No primeiro capítulo e se eu não morrer até lá, tenho uma receita fantástica de como transformar batatas fritas de pacote, daquelas já moles e de mau sabor, numa iguaria fantástica. É sempre a poupar que até me dói a consciência, e essas batatas fritas vão ser devoradas na vernissage.

O ambiente no aniversário da Ana é muito agradável, mas os agradáveis sacanas bebem-me todo o vinho, mais de cinco garrafas de digestivos, e quase uma centena de cervejas.

Assim, e para o prejuízo ser menor, efectuo a pré-apresentação do livro nesse dia em minha casa, e por vergonha, espero eu, cada um deles irá adquirir a minha “obra-prima”, e assim despacho cerca de 40 livros autografados, o que já dá para pagar as bebidas.

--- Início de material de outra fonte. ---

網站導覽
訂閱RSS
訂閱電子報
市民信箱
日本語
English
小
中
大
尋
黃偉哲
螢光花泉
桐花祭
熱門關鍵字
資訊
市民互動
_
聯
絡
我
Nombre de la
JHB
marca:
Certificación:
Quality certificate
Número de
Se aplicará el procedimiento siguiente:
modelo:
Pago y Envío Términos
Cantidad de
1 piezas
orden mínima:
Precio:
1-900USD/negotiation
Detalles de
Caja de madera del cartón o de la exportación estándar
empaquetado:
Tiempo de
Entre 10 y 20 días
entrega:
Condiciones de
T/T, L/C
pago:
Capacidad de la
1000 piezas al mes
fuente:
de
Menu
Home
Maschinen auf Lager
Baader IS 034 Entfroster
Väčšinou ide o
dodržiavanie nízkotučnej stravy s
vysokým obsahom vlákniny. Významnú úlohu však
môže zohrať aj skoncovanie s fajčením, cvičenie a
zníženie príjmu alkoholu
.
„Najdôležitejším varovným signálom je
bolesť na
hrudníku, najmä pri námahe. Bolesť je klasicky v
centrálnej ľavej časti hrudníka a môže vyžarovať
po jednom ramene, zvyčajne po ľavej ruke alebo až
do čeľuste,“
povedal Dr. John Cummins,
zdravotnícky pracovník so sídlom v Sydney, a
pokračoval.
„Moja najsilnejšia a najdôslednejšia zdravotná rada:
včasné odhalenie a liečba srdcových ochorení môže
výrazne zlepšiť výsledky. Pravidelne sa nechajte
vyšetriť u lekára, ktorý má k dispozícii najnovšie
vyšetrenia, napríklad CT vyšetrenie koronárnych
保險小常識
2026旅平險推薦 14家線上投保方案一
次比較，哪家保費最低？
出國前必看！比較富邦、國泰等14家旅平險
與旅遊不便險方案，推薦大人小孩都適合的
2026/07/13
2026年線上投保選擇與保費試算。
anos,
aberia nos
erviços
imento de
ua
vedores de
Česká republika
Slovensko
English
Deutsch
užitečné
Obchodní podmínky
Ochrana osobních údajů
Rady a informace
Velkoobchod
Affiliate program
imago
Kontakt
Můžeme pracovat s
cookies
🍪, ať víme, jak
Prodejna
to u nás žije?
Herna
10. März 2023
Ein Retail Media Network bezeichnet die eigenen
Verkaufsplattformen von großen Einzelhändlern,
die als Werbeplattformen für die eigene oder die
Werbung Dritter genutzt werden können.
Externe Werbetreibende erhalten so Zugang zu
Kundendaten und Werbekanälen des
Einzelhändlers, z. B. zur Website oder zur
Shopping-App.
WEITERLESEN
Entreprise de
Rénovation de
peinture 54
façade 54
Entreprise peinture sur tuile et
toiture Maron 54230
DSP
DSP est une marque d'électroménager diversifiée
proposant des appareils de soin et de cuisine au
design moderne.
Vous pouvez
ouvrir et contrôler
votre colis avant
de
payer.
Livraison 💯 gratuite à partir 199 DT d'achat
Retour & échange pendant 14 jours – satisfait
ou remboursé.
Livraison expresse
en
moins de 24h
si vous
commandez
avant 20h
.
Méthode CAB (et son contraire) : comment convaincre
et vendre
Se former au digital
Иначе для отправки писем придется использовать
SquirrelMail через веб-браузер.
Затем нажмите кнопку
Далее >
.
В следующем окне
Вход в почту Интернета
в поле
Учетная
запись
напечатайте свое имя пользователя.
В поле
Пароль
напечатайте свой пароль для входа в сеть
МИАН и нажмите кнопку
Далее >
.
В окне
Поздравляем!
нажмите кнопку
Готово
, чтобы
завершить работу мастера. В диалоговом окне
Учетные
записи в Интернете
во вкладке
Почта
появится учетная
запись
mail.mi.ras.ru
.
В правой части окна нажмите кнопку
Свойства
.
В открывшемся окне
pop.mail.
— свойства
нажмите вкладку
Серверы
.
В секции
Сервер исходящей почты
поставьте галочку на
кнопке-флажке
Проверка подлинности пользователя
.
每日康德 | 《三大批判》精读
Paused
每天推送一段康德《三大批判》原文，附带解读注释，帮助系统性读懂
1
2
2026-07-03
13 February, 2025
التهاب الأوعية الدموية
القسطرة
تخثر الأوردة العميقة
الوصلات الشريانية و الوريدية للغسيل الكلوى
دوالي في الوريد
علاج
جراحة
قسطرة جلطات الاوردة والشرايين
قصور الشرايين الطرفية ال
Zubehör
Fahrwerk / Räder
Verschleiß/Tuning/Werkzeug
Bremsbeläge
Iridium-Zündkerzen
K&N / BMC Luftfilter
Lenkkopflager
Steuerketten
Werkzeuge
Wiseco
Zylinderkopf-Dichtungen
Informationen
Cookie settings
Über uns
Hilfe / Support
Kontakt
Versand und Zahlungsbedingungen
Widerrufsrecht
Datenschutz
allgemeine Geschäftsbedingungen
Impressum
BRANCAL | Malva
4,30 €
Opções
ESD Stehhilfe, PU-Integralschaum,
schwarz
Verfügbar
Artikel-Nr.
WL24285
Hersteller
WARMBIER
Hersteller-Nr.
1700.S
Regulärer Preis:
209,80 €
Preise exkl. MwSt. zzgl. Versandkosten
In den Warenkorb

De maneira que o meu livro vai-se chamar “Diário de um Morto”, retrata e mistura momentos da minha vida com a minha morte, sendo mais um testemunho que um testamento, e inicia-se assim: Provavelmente já houve mortes mais estúpidas que a minha, mas um tipo tem sempre a mania que a morte dele é melhor que a dos outros, e até com uma pontinha de vaidade, confesso que a minha morte foi o momento mais marcante da minha vida, logo a seguir ao meu nascimento.